Categories: The Gospels
I have heard people say that the reason the Jews didn't accept Jesus as the Messiah is due to the fact that he didn't want them to know. That becomes apparent in passages in Mark where Jesus commands silence of demons (usually right after they have called him the Son of God), people that he healed, disciples, etc. Why would Jesus not want people to know who he was? And is there such a thing as a "messianic secret" in Mark?
The concept of a Messianic Secret was an invention of William Wrede back in 1901. He was musing about the passages (especially in Mark) where Jesus commands his followers (and demons) to silence—to not tell people about his messianic mission. It was a very popular notion for decades. This, then, was supposed to explain why people who were widely anticipating a Messiah didn't flock to Jesus in droves – because he didn't want them to know!
By the 1970s, however, the theory had fallen out of favor, in part because Wrede considered all the commands under one umbrella. He made no distinction between commands to demons, disciples, or recipients of healing. With the advance of literary studies of biblical texts, such a theory was no longer sustainable, especially in light of the fact that Mark was written first and Matthew and Luke did nothing to carry that idea forward.
Still, it is true that Jesus told people/demons to be silent. Why did he do that? There are several possible explanations. The most common one (a holdover from Wrede) is that it simply wasn't time to make himself known. Jesus did not come as a conquering Messiah, the one that would deliver the Jews from their oppressors. Instead, Jesus came to suffer and die (and then be resurrected) in order to atone for the people's sins. Proponents of this theory have developed what is called a Theology of the Cross, which states that Jesus became the Messiah through his suffering and death.
Others suggest Jesus simply didn't want to be a "celebrity" and have people following him wherever he went (like the paparazzi follow celebrities today). Yet, we constantly read about huge crowds following him, and he doesn't seem to be too upset by it.
Others think this was primarily a narrative device employed by Mark when he wanted to draw the readers' attention to what was really going on in the story. Jesus always acted authoritatively, yet claimed no authority for himself. His message was always centered on God, on His kingdom, not on himself.
The explanation from literary experts is that Mark identified Jesus with Odysseus, a Greek hero who had to disguise himself from his enemies (and Jesus certainly had plenty of those). Yet, that idea raises uncomfortable connections. Since Odysseus was a mostly fictional character in the Odyssey, scholars do not want to suggest that Jesus was a mostly fictional character in Mark's Gospel.
Others have raised social reasons. The first is that Jesus lived in an honor/shame society. It would not have been honorable to make such claims about himself. Not only would others be envious, but his higher standing would also have diminished them. Plus, many apocryphal texts said that only God could declare who was the Messiah. So if Jesus had made such a statement, by default, he would not have been the Messiah. By not making this statement, he was indicating that he was. Moreover, identifying himself as the Messiah could also have been seen as a provocative military statement against the government.

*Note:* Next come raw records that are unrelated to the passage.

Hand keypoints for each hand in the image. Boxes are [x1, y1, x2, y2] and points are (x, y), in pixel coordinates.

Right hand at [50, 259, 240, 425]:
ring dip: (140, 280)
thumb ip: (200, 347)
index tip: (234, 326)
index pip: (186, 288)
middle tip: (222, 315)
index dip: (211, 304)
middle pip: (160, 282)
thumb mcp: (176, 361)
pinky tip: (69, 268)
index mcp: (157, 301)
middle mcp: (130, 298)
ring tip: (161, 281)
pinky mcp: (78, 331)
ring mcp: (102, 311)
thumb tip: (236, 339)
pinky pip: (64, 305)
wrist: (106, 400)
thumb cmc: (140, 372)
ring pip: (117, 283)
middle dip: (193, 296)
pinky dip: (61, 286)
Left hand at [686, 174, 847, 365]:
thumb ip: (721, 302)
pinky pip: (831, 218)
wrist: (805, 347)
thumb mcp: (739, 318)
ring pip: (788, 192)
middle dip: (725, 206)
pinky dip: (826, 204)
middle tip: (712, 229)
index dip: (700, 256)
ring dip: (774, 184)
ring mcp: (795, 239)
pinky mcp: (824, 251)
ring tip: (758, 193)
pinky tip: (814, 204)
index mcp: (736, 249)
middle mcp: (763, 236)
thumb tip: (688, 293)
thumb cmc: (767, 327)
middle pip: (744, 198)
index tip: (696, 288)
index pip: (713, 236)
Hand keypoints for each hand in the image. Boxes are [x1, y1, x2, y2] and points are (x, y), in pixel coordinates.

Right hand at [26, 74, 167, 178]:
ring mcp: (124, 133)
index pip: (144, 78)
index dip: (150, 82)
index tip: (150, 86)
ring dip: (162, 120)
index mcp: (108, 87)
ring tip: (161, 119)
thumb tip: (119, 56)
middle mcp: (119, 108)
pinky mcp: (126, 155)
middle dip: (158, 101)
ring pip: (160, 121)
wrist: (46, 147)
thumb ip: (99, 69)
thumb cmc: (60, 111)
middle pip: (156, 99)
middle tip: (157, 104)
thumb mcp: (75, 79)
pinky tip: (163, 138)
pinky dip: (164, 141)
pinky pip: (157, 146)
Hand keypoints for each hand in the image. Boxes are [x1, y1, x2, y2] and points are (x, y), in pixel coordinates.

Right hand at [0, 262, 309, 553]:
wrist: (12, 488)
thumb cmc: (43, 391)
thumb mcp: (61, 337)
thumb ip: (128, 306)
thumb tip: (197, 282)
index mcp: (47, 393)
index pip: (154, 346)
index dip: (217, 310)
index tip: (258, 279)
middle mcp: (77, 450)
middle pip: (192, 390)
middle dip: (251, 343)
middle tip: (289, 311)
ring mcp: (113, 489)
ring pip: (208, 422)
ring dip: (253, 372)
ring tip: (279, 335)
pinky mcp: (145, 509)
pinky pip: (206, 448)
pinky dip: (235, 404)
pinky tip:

Jesus' commands to the demons usually occurred after they had publicly identified him. One thought is that by shouting his identity, they were trying to exert their control over him. Time after time, however, they were expelled or silenced against their will, showing just how little control they had. But another aspect is that by shouting his name, they were really witnessing to him. Who wants a demon for a witness? Telling them to be silent seems completely appropriate!
Scholars may never know why Mark wrote his account in this manner. But we have to remember that he told us, the reader, who Jesus was in the very first line – the Messiah, the Son of God. As we read through his gospel, we know what the characters in the book are trying to figure out. We may not fully understand what those titles actually mean, but that information has been given to us. It's a bit like going to a movie and seeing a scene; then the whole movie is a flashback that will eventually get back to that scene. That's what Mark does for the reader. He gave us the ending before barely even getting started. So as we watch the people of the story wrestle over Jesus' identity, we will always have an advantage over them. We already know what they have to find out. Secrecy and disclosure will be in constant tension in the book, but there is no secret for us.